### Recorded data
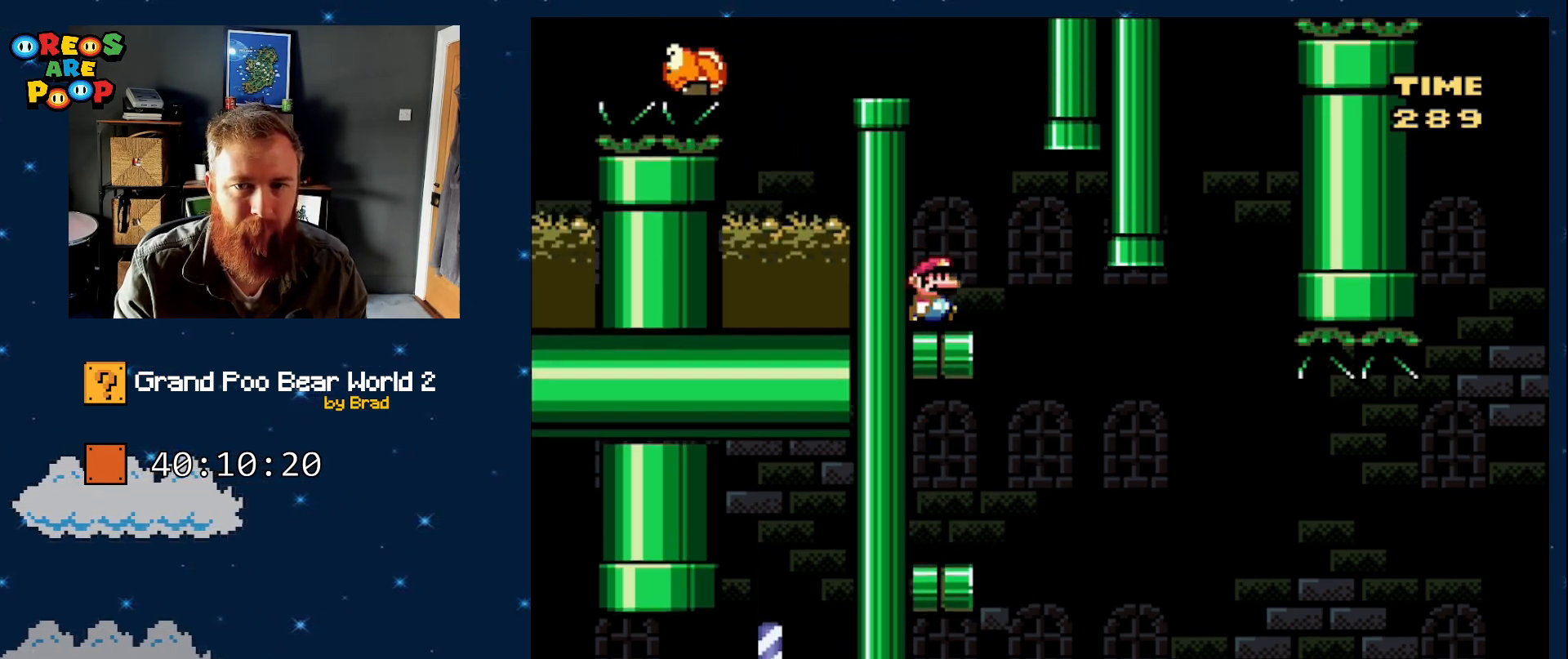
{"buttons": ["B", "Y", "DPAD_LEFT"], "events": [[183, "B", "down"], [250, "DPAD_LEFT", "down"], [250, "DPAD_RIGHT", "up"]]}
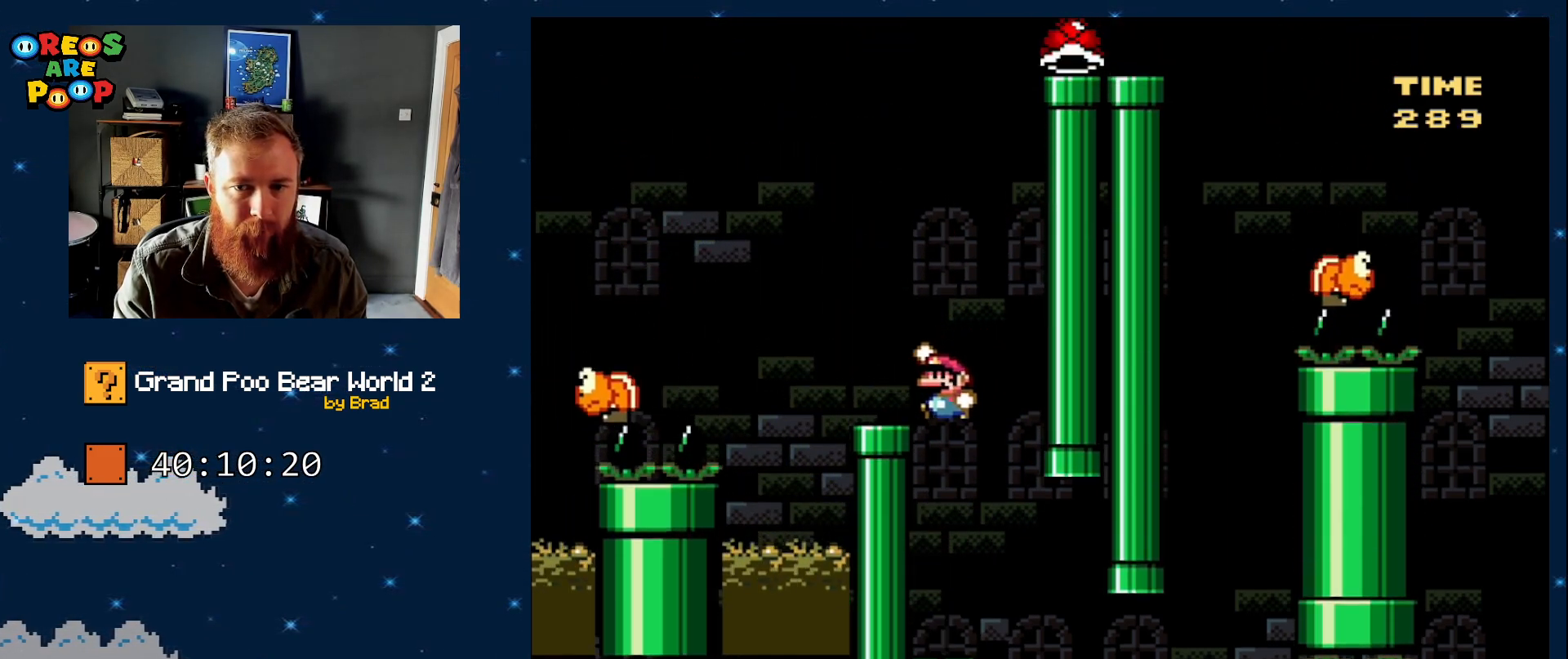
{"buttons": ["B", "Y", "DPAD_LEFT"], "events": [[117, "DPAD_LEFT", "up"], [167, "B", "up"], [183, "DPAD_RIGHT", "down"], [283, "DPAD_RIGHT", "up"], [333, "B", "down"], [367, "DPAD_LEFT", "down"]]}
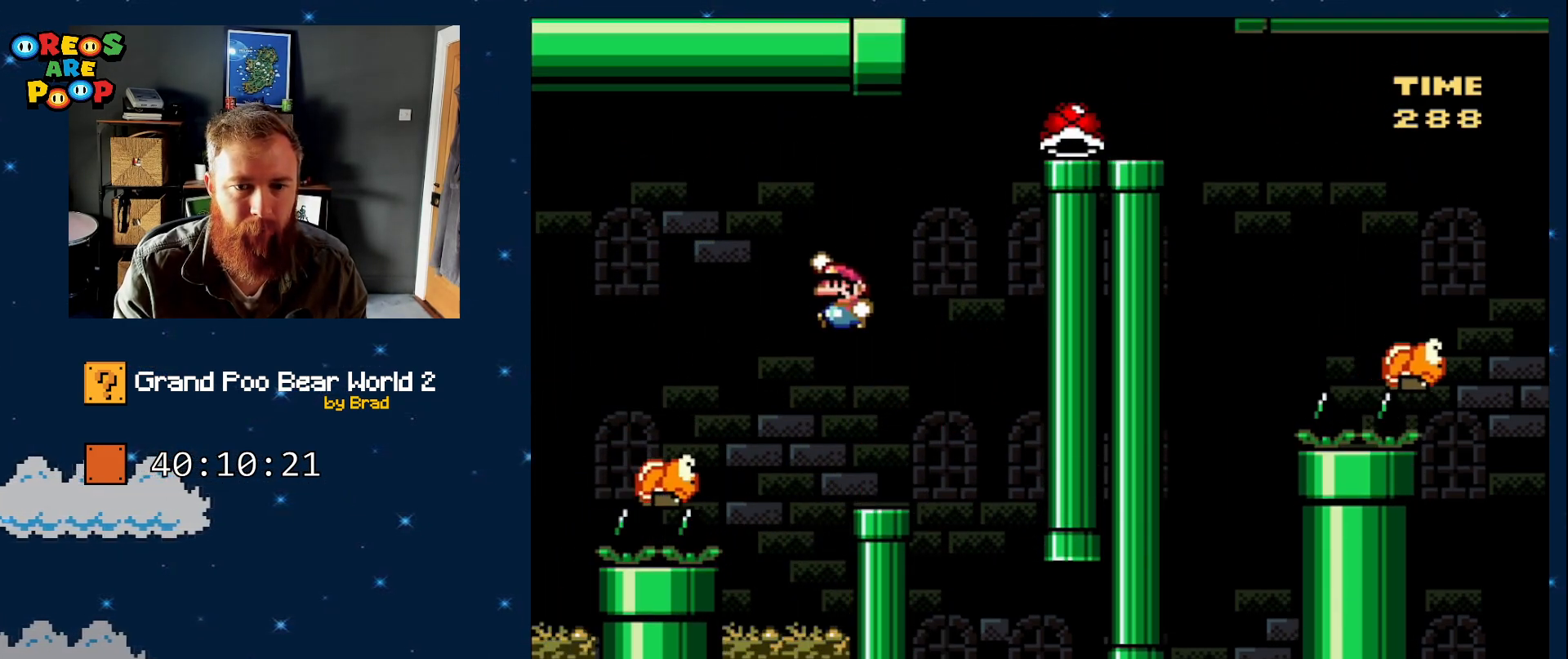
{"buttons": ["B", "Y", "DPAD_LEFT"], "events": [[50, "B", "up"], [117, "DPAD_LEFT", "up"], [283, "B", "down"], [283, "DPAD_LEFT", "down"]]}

### How to complete this task
Retype the listing exactly. Leave out its pictures.

### Result for this task
{"buttons": ["B", "Y", "DPAD_LEFT"], "events": [[183, "B", "down"], [250, "DPAD_LEFT", "down"], [250, "DPAD_RIGHT", "up"]]}
{"buttons": ["B", "Y", "DPAD_LEFT"], "events": [[117, "DPAD_LEFT", "up"], [167, "B", "up"], [183, "DPAD_RIGHT", "down"], [283, "DPAD_RIGHT", "up"], [333, "B", "down"], [367, "DPAD_LEFT", "down"]]}
{"buttons": ["B", "Y", "DPAD_LEFT"], "events": [[50, "B", "up"], [117, "DPAD_LEFT", "up"], [283, "B", "down"], [283, "DPAD_LEFT", "down"]]}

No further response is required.